[[ Dataset excerpts, beginning ]]

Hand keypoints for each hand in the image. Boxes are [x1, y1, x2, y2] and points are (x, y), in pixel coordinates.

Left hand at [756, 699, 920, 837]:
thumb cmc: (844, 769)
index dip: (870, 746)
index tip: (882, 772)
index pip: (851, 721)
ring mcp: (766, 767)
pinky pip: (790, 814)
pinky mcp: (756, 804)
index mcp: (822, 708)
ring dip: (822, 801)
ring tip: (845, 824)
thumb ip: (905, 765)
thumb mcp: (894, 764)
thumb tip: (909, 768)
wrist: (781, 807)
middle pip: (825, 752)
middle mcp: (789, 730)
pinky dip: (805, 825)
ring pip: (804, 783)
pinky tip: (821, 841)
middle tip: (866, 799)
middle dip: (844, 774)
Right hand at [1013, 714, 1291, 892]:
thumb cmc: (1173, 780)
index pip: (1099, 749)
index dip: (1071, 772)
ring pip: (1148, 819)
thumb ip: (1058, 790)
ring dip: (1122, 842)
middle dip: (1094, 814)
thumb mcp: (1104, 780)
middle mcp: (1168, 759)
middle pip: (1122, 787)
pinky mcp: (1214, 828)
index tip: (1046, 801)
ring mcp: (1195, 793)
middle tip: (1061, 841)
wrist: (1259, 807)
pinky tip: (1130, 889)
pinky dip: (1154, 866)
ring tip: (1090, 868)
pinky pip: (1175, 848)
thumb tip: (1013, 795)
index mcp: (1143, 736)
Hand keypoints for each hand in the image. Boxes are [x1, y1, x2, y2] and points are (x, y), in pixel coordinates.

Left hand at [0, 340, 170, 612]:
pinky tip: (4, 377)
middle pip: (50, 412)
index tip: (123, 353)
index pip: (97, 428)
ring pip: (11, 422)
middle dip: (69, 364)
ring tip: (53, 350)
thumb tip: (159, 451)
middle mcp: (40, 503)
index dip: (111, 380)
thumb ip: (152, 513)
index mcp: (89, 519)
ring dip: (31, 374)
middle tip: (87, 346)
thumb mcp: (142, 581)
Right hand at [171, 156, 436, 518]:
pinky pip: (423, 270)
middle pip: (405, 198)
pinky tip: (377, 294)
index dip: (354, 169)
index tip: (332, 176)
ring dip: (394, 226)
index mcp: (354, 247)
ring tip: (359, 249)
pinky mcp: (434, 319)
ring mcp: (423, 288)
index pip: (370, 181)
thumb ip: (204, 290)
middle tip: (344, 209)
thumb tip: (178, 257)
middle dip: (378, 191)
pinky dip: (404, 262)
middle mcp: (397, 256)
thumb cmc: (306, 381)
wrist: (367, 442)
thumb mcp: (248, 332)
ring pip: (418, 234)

[[ Dataset excerpts, end ]]

Required work: The answer should hold only the lines from the start of the records above through the line containing "ring tip: (359, 249)", each set down exactly.

Answer box:
Hand keypoints for each hand in the image. Boxes are [x1, y1, x2, y2] and points are (x, y), in pixel coordinates.

Left hand at [756, 699, 920, 837]:
thumb cmc: (844, 769)
index dip: (870, 746)
index tip: (882, 772)
index pip: (851, 721)
ring mcp: (766, 767)
pinky pip: (790, 814)
pinky mcp: (756, 804)
index mcp: (822, 708)
ring dip: (822, 801)
ring tip: (845, 824)
thumb ip: (905, 765)
thumb mcp: (894, 764)
thumb tip: (909, 768)
wrist: (781, 807)
middle pip: (825, 752)
middle mcp: (789, 730)
pinky dip: (805, 825)
ring pip: (804, 783)
pinky tip: (821, 841)
middle tip: (866, 799)
middle dip: (844, 774)
Right hand at [1013, 714, 1291, 892]:
thumb cmc: (1173, 780)
index pip: (1099, 749)
index dip: (1071, 772)
ring pip: (1148, 819)
thumb ip: (1058, 790)
ring dip: (1122, 842)
middle dip: (1094, 814)
thumb mcp: (1104, 780)
middle mcp: (1168, 759)
middle pip: (1122, 787)
pinky mcp: (1214, 828)
index tip: (1046, 801)
ring mcp: (1195, 793)
middle tip: (1061, 841)
wrist: (1259, 807)
pinky tip: (1130, 889)
pinky dip: (1154, 866)
ring tip: (1090, 868)
pinky pip: (1175, 848)
thumb tip: (1013, 795)
index mcp: (1143, 736)
Hand keypoints for each hand in the image. Boxes are [x1, y1, x2, y2] and points are (x, y), in pixel coordinates.

Left hand at [0, 340, 170, 612]:
pinky tip: (4, 377)
middle pip: (50, 412)
index tip: (123, 353)
index pip: (97, 428)
ring pip: (11, 422)
middle dip: (69, 364)
ring tip: (53, 350)
thumb tip: (159, 451)
middle mcp: (40, 503)
index dip: (111, 380)
thumb ip: (152, 513)
index mcp: (89, 519)
ring dip: (31, 374)
middle tip: (87, 346)
thumb mcp: (142, 581)
Right hand at [171, 156, 436, 518]:
pinky pip: (423, 270)
middle pip: (405, 198)
pinky tip: (377, 294)
index dip: (354, 169)
index tip: (332, 176)
ring dip: (394, 226)
index mcp: (354, 247)
ring tip: (359, 249)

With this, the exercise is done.